_Problem details_
Return only the lines of the listing below that run from the line with "right hip: (747, 425)" through the line with "right knee: (1181, 481)", both ends included, exactly as written.

================

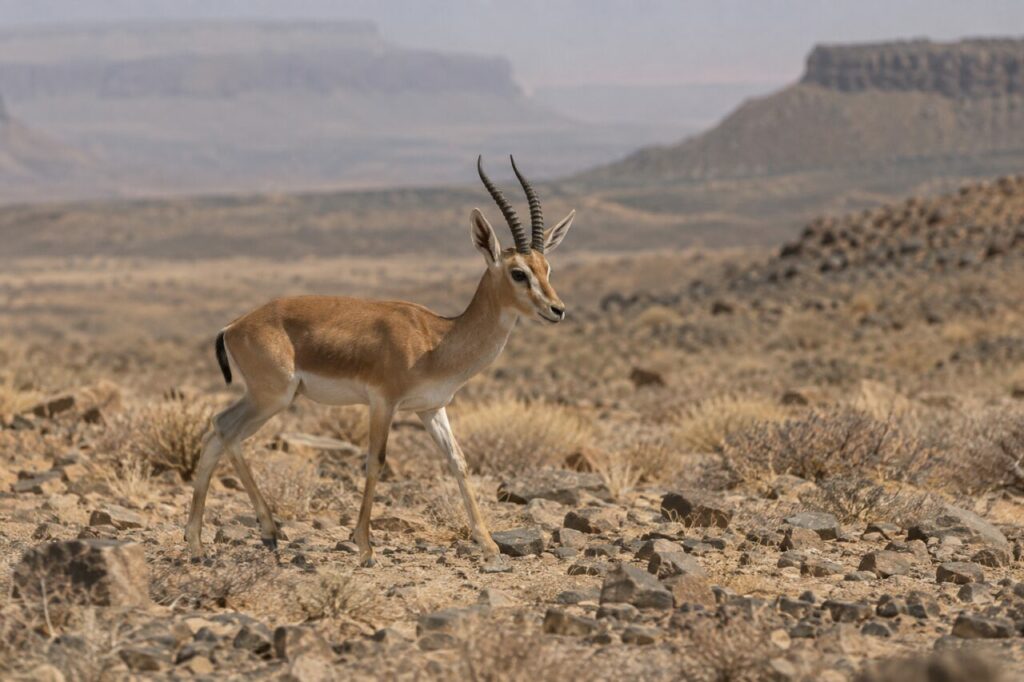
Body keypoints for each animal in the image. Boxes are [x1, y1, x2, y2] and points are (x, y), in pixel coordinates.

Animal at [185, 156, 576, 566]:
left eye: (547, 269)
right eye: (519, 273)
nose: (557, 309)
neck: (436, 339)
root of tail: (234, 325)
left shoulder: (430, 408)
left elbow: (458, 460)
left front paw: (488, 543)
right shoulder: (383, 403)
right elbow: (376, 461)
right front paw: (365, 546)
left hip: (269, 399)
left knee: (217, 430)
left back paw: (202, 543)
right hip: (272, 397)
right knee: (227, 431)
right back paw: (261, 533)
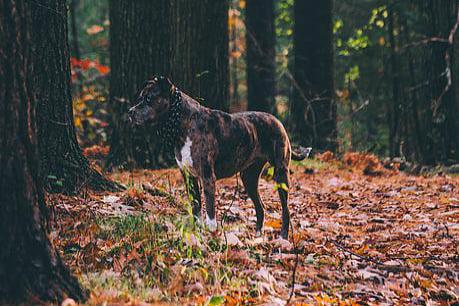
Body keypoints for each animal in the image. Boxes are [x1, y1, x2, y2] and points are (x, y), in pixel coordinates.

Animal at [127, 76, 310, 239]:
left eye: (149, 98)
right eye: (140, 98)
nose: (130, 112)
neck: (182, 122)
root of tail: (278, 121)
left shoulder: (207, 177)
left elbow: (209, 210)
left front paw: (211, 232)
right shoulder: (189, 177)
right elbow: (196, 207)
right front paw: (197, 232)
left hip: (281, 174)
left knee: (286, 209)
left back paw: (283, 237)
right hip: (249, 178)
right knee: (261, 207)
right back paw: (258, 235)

================

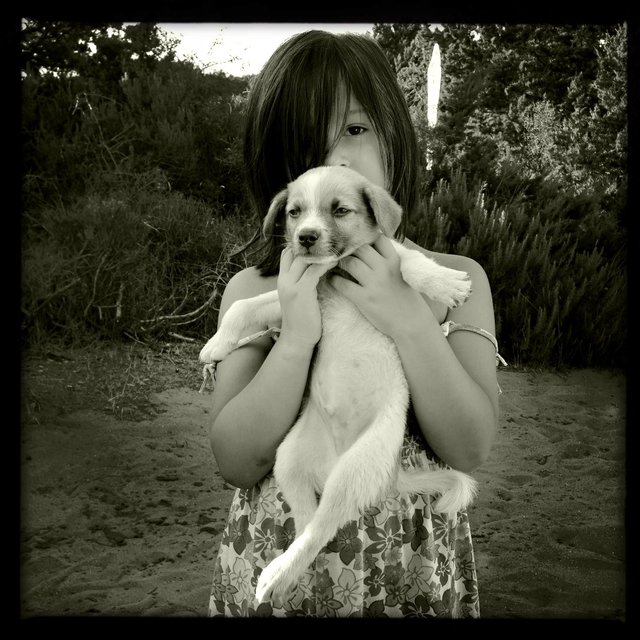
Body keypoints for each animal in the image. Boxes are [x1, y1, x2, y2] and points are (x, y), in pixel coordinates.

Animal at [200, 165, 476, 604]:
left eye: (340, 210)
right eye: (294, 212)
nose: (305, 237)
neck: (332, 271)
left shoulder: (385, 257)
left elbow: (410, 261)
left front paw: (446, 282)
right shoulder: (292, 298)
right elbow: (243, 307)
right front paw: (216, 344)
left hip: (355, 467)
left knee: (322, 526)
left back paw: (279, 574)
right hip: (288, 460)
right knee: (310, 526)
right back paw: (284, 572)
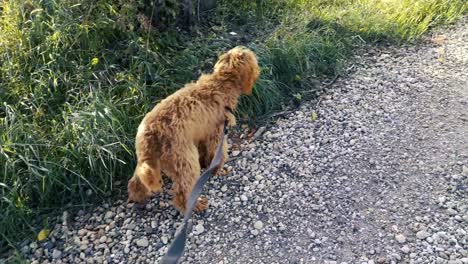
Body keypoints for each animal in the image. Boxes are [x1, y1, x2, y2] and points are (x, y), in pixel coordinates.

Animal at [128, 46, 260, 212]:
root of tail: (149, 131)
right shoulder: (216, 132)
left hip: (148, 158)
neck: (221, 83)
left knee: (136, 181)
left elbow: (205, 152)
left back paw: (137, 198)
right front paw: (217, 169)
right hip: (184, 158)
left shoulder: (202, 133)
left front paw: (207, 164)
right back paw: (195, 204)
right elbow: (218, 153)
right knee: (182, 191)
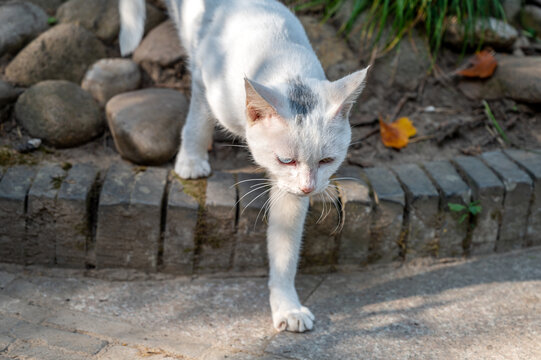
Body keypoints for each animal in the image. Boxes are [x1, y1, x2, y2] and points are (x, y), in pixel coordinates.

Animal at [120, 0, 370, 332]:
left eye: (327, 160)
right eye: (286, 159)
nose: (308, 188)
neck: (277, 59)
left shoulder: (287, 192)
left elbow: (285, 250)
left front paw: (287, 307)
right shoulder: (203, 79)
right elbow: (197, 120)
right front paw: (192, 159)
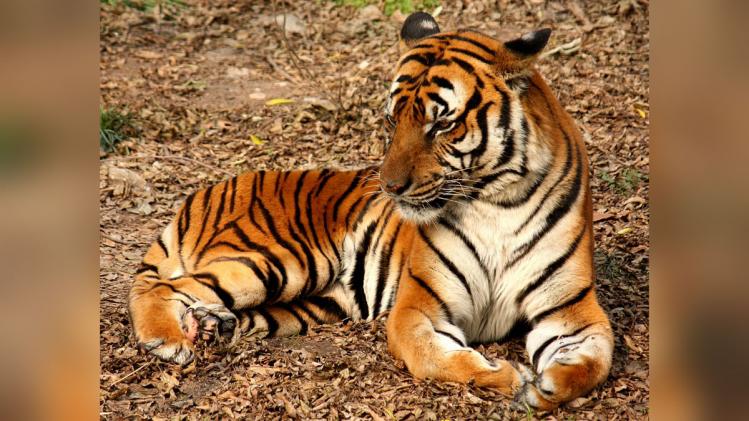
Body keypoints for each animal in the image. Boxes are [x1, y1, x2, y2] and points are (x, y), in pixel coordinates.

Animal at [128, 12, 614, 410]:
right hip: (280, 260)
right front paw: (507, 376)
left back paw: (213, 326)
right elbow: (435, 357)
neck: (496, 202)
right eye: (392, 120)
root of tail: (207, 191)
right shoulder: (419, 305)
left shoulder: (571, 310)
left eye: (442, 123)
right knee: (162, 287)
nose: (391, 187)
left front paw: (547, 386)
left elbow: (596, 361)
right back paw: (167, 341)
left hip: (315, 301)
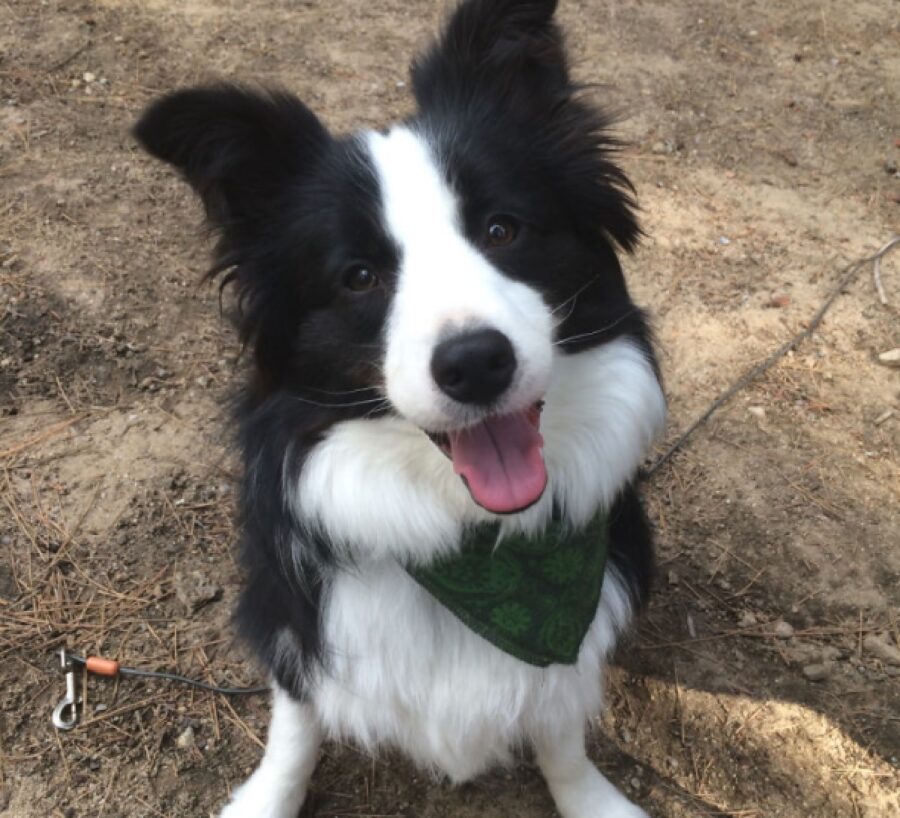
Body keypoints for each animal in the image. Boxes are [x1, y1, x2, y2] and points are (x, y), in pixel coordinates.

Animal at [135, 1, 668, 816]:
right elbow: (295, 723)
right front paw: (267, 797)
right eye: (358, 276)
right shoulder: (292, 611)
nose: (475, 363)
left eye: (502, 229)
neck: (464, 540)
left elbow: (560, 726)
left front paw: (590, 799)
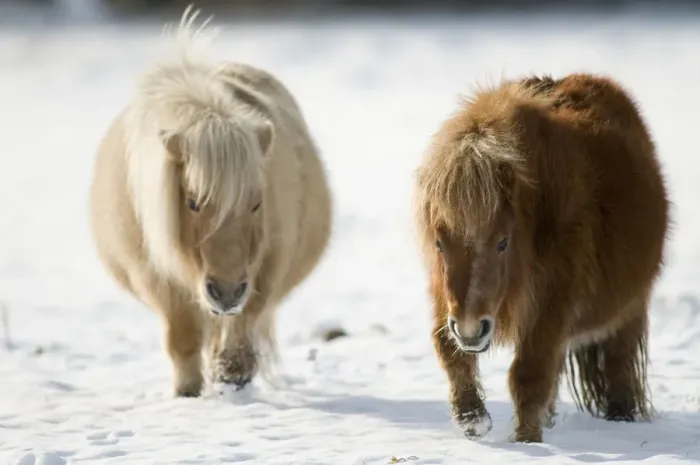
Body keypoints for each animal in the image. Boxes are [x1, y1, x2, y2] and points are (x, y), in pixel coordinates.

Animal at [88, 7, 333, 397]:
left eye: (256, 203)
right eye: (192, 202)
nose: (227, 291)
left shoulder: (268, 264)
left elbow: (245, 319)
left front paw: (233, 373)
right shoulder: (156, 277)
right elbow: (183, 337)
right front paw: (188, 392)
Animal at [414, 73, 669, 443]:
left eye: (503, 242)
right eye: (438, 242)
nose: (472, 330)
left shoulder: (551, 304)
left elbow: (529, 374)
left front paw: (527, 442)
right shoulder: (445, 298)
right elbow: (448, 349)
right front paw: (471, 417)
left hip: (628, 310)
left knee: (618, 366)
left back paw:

================

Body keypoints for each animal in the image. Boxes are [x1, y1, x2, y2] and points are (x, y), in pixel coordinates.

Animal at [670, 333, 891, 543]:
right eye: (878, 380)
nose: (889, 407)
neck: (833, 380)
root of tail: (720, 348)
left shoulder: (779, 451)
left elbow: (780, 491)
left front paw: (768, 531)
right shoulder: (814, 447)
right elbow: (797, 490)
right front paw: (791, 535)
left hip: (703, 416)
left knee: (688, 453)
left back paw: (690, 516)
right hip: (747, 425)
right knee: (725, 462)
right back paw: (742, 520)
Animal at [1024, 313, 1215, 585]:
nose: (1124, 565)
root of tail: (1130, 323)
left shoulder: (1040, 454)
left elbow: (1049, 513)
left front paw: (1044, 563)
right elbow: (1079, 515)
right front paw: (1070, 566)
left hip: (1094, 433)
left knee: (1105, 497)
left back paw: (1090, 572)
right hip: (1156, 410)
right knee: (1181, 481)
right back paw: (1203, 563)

================

_Written answer_
right hip: (747, 425)
right knee: (725, 462)
right back paw: (742, 520)
Animal at [1024, 313, 1215, 585]:
nose: (1124, 565)
root of tail: (1130, 323)
left shoulder: (1040, 454)
left elbow: (1049, 513)
left front paw: (1044, 563)
right elbow: (1079, 515)
right front paw: (1070, 566)
left hip: (1094, 433)
left knee: (1105, 497)
left back paw: (1090, 572)
right hip: (1156, 410)
right knee: (1181, 481)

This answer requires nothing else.